Tidak mudah, memang. Tapi kalian semua membuatnya mudah. Jalanan panjang ini akan menunjukkan akhirnya, nanti. Karena semua pertanyaan selalu dipasangkan dengan jawaban, untuk mempertemukannya, maka dibutuhkanlah waktu.

Pada saat itu, gue yakin akan ada senyum yang tergambar di wajah kalian. Dan itulah yang selalu ingin gue lihat, meski dari kejauhan, atau terabadikan dalam bingkai dan foto. Karena senyum adalah suatu hal yang relatif.
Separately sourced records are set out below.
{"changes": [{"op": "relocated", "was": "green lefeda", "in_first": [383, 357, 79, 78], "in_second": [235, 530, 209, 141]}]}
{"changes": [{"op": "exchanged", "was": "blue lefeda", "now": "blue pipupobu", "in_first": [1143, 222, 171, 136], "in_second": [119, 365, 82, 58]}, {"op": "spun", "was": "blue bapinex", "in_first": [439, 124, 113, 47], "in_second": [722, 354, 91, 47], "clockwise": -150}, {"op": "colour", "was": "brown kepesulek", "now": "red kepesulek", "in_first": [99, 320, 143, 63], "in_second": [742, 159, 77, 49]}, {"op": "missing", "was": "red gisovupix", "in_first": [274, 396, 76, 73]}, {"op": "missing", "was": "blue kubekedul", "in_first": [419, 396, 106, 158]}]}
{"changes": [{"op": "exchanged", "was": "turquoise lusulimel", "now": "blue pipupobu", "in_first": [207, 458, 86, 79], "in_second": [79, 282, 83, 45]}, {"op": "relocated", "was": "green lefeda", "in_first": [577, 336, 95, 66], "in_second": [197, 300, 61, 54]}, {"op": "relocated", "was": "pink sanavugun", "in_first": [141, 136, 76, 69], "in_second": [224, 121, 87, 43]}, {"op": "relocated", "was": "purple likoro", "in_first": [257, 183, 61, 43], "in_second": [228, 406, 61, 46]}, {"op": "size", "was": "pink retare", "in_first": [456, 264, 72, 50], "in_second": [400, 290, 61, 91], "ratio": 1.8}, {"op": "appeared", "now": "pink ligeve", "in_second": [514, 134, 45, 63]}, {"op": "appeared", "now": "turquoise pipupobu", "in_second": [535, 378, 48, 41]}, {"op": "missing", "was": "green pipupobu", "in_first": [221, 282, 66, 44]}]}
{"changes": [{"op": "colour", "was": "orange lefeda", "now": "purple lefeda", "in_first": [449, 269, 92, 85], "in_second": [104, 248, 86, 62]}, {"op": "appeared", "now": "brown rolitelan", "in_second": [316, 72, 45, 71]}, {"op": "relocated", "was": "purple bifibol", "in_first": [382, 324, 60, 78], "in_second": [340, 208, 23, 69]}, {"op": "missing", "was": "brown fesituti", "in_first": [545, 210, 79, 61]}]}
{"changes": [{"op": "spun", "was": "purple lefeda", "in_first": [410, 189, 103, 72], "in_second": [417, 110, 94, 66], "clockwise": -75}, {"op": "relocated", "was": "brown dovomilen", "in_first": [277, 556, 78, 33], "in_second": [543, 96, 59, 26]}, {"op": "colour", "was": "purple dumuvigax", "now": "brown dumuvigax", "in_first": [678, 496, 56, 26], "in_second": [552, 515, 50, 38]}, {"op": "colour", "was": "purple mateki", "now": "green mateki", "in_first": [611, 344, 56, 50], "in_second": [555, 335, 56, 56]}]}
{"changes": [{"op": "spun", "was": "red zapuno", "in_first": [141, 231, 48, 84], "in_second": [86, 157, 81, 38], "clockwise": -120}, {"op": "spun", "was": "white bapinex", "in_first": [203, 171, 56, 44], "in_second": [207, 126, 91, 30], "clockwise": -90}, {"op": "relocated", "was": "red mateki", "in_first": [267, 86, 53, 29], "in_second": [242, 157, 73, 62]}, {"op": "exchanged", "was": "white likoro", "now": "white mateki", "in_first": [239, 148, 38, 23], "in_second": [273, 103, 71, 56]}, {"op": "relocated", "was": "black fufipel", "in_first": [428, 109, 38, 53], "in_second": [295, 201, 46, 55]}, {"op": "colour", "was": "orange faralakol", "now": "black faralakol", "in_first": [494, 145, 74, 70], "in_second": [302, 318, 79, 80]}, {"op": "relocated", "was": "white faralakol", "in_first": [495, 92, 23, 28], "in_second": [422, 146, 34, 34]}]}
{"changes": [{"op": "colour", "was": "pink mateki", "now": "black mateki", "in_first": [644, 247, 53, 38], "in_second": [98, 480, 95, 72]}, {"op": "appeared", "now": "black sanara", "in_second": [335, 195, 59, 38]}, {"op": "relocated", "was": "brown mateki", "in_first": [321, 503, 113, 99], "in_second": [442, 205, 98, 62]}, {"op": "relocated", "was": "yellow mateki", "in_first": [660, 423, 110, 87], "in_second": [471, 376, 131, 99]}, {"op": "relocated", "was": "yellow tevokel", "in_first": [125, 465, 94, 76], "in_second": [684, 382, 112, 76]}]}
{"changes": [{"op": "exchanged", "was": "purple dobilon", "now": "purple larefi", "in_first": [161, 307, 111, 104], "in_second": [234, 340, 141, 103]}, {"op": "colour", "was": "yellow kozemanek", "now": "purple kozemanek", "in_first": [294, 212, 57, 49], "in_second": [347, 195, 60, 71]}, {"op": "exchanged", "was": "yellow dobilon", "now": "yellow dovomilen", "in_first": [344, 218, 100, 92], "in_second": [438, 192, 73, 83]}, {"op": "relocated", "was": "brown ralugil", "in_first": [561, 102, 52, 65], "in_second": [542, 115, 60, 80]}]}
Ia bisa menipu namun bisa berkata jujur, ia bisa menjadi apapun yang ia inginkan, tergantung bagaimana seseorang menginterpresetasikan senyum tersebut.

Dan senyum kalian adalah galaksi yang belum pernah gue capai, meski sangat indah, gue akan senantiasa memandanginya dari kejauhan, bumi kecil yang gue miliki masih terlalu rendah untuk bergabung di setiap senyuman kalian. Nanti, kalau bumi ini sudah memantaskan dirinya, gue akan tinggal disana.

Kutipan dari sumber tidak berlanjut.